▶ _What is expected_
From the listing below, retype exactly the line holding "برای محاسبه شاخص", the line holding "نتایج آزمون بالا", and the lines between them; skip everything else.
□ □ □ □ □
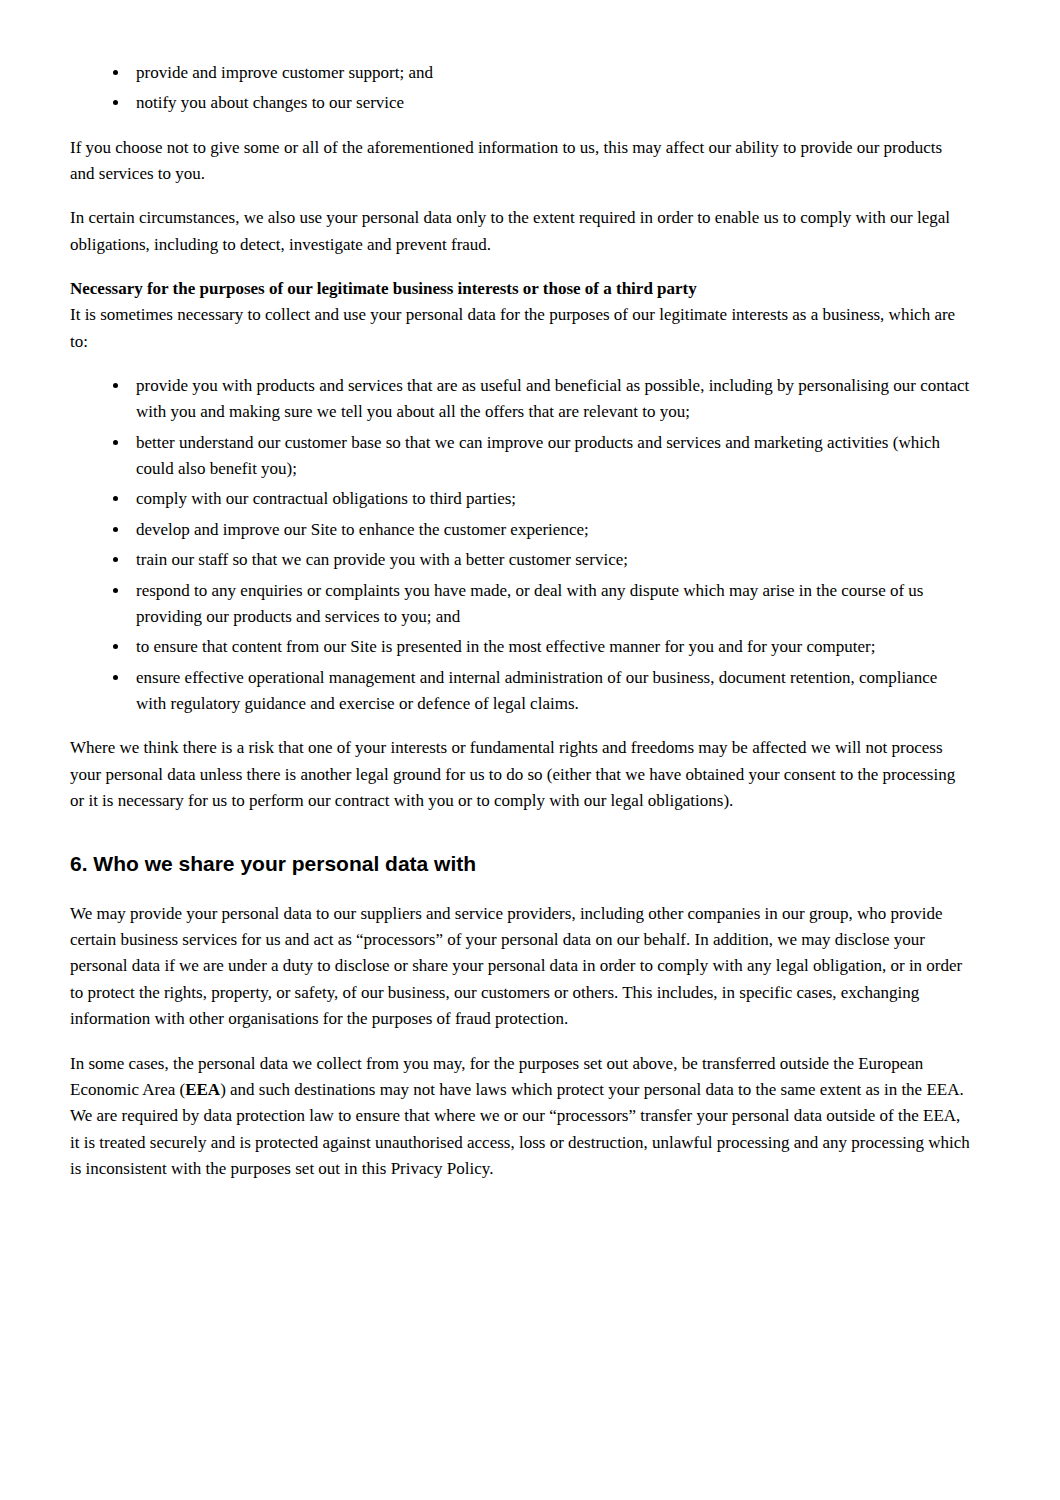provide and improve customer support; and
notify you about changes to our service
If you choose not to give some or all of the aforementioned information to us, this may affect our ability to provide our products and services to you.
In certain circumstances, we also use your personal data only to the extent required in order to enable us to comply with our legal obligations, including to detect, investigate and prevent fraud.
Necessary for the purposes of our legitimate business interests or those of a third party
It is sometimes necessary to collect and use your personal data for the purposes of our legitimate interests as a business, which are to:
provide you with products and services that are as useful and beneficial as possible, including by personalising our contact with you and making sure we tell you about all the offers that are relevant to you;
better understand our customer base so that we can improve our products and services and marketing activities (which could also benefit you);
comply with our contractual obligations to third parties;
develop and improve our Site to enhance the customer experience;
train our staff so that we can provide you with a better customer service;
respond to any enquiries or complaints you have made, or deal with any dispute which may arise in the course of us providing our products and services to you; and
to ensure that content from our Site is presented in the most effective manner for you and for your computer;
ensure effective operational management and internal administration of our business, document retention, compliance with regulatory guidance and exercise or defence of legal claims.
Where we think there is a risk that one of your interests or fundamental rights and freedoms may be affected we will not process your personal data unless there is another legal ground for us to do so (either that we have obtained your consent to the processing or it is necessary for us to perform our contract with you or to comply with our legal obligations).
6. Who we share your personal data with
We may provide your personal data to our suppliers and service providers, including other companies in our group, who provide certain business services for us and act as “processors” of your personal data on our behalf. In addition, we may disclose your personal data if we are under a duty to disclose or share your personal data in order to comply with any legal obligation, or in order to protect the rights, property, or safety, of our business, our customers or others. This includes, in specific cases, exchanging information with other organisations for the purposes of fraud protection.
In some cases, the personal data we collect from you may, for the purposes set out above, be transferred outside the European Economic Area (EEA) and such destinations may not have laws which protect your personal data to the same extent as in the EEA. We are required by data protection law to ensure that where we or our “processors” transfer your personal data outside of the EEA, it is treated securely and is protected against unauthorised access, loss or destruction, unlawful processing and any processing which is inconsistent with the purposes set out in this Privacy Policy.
□ □ □ □ □
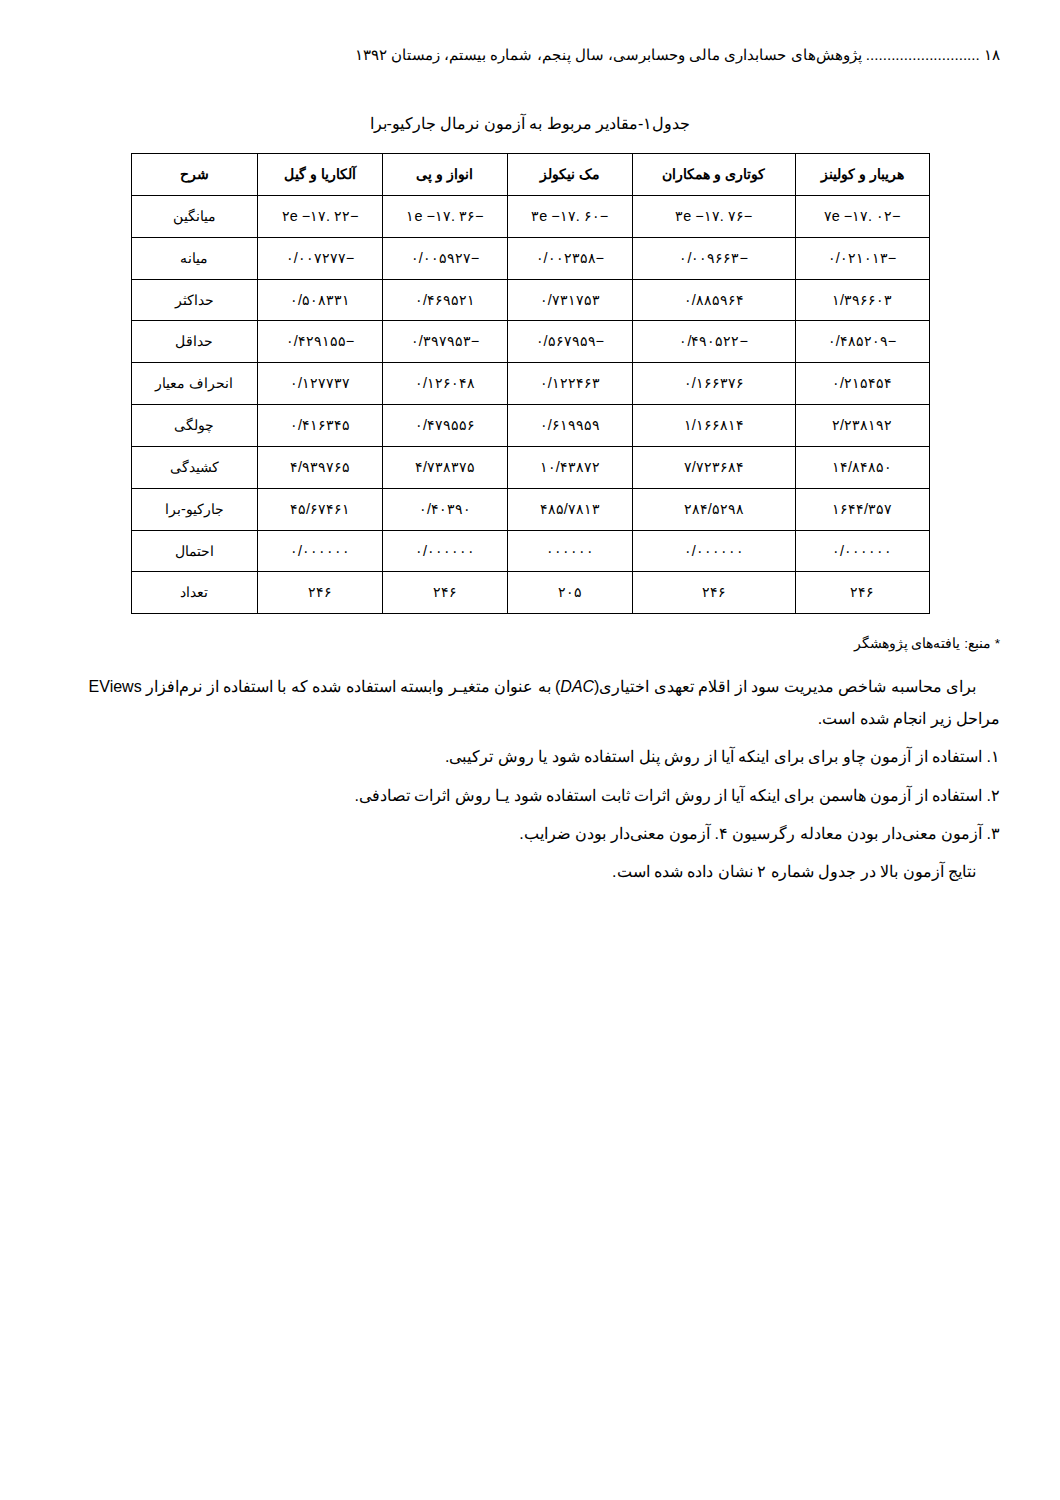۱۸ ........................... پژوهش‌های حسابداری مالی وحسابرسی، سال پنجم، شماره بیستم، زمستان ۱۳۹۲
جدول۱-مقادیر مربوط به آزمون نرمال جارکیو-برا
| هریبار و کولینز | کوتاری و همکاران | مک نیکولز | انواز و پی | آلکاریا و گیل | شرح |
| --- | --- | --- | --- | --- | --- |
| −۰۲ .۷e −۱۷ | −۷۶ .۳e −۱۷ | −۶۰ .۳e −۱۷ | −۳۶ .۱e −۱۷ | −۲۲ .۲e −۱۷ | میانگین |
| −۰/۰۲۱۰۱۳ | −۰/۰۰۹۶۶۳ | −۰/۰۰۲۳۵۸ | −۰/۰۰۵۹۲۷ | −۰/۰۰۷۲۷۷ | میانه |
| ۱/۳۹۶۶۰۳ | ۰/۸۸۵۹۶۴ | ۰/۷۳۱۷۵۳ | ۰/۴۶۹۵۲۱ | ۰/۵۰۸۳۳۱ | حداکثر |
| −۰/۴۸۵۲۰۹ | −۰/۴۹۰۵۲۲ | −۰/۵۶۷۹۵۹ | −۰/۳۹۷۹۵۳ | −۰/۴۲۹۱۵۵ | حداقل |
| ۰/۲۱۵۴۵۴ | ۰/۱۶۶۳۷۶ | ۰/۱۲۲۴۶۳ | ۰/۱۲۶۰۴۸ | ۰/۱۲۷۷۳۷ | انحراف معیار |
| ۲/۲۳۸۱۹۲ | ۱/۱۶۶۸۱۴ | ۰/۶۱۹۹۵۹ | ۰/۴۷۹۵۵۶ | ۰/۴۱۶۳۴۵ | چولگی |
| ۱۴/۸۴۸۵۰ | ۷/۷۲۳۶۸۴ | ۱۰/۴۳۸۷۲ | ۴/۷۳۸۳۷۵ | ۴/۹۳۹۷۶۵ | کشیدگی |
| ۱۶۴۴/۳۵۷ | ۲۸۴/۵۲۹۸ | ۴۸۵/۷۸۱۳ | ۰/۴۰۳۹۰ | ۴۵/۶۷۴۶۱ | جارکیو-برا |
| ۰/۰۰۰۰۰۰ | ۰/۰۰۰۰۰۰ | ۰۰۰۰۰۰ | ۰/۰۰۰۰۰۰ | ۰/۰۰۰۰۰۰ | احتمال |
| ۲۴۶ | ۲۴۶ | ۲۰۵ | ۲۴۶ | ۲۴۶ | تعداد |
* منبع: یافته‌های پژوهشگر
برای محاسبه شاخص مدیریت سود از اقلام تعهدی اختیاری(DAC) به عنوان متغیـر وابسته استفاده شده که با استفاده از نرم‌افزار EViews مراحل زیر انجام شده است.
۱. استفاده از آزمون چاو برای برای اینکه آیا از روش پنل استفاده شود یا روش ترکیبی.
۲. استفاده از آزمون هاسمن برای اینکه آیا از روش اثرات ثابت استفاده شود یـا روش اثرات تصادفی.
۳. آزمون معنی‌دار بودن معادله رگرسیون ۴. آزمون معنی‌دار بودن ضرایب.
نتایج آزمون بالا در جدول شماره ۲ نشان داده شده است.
□ □ □ □ □
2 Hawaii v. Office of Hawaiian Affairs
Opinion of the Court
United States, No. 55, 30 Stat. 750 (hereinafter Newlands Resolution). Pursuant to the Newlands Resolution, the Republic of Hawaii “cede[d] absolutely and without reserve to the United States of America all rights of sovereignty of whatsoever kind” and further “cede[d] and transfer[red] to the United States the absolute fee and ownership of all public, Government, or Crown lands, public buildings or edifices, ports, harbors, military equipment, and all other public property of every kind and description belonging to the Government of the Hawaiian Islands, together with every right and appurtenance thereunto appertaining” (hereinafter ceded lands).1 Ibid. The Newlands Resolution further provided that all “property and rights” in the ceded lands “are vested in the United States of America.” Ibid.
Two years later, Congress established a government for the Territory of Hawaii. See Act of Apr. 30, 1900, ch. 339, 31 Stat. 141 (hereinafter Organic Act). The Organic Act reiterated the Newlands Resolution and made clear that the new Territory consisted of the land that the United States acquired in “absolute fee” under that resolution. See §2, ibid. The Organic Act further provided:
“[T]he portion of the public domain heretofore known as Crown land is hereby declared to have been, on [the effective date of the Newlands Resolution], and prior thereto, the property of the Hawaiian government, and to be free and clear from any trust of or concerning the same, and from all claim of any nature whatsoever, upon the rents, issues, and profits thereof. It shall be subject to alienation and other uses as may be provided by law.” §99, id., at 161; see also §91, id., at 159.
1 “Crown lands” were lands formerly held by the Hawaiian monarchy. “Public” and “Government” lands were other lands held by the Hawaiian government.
□ □ □ □ □
▶ _Solution for this problem_
برای محاسبه شاخص مدیریت سود از اقلام تعهدی اختیاری(DAC) به عنوان متغیـر وابسته استفاده شده که با استفاده از نرم‌افزار EViews مراحل زیر انجام شده است.
۱. استفاده از آزمون چاو برای برای اینکه آیا از روش پنل استفاده شود یا روش ترکیبی.
۲. استفاده از آزمون هاسمن برای اینکه آیا از روش اثرات ثابت استفاده شود یـا روش اثرات تصادفی.
۳. آزمون معنی‌دار بودن معادله رگرسیون ۴. آزمون معنی‌دار بودن ضرایب.
نتایج آزمون بالا در جدول شماره ۲ نشان داده شده است.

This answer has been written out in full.